* What you have to do
Return the listing below unchanged, minus its pictures.
* * * * * * *
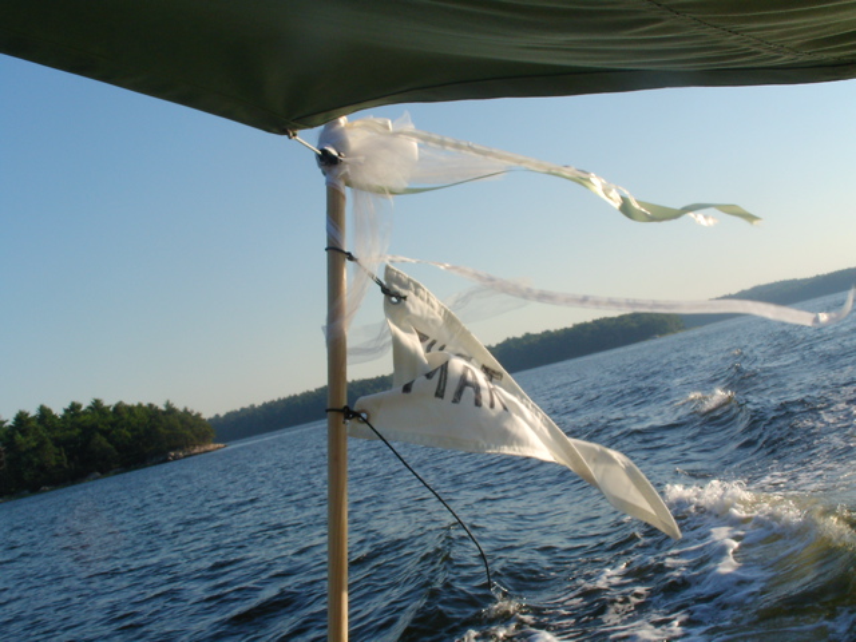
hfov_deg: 38.9
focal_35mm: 49
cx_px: 428
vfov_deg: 29.7
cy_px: 321
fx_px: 1212
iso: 50
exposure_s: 1/322
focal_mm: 7.5
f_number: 6.8
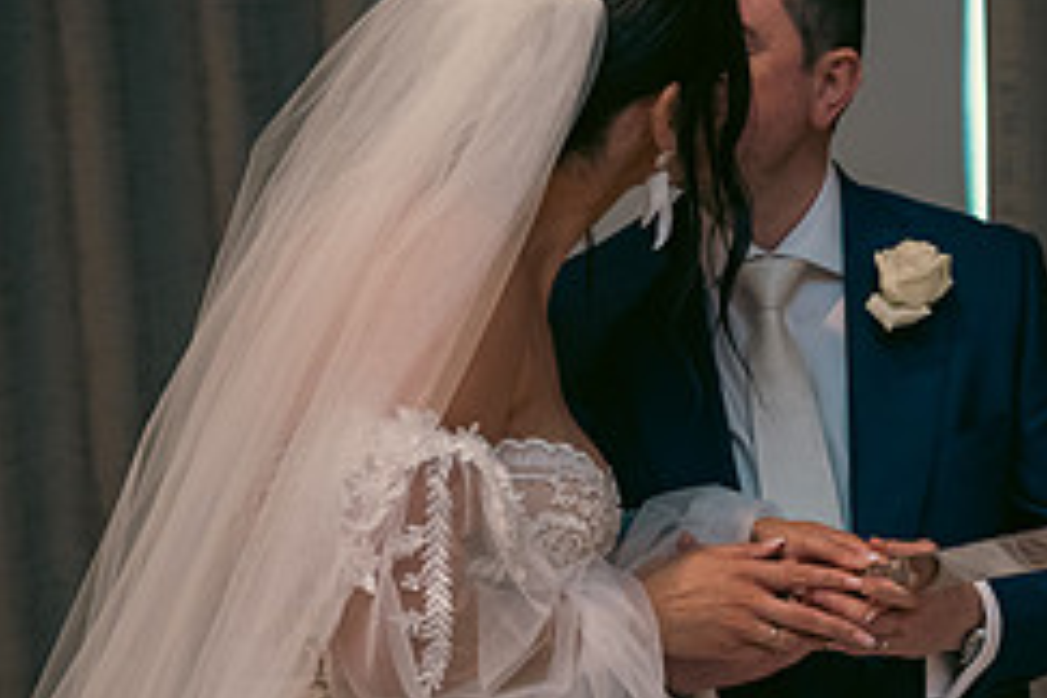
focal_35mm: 105
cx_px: 1004
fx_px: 3054
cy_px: 605
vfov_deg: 13.0
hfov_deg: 19.0
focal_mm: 44
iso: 800
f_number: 3.5
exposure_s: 1/160
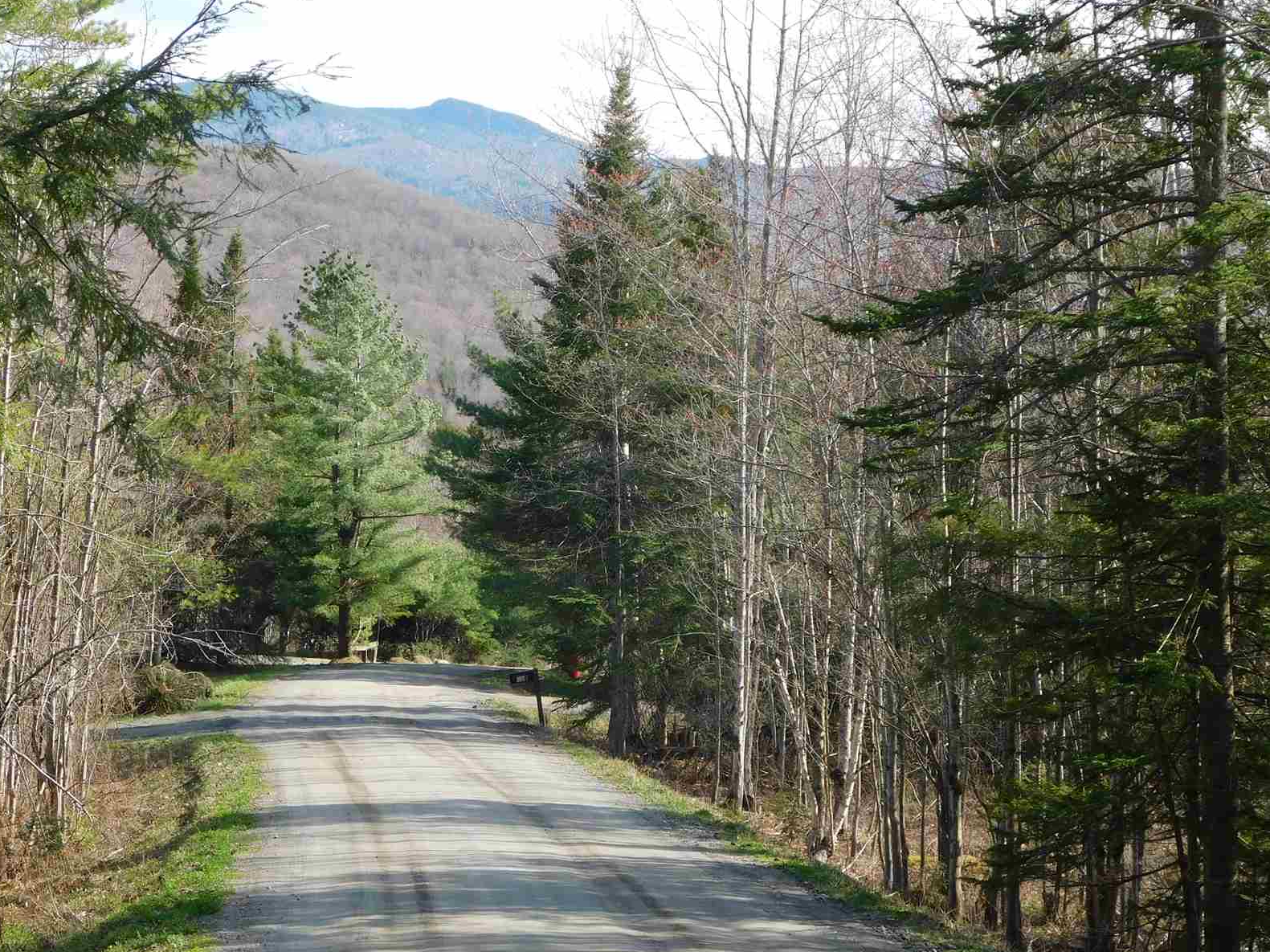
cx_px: 557
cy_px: 444
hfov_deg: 21.3
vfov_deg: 16.1
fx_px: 3375
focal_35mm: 92
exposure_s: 1/320
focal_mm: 12.6
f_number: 4.3
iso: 125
* * * * * * *
* Solution
hfov_deg: 38.9
focal_35mm: 49
cx_px: 428
vfov_deg: 29.7
cy_px: 321
fx_px: 1212
iso: 50
exposure_s: 1/322
focal_mm: 7.5
f_number: 6.8
focal_35mm: 105
cx_px: 1004
fx_px: 3054
cy_px: 605
vfov_deg: 13.0
hfov_deg: 19.0
focal_mm: 44
iso: 800
f_number: 3.5
exposure_s: 1/160
cx_px: 557
cy_px: 444
hfov_deg: 21.3
vfov_deg: 16.1
fx_px: 3375
focal_35mm: 92
exposure_s: 1/320
focal_mm: 12.6
f_number: 4.3
iso: 125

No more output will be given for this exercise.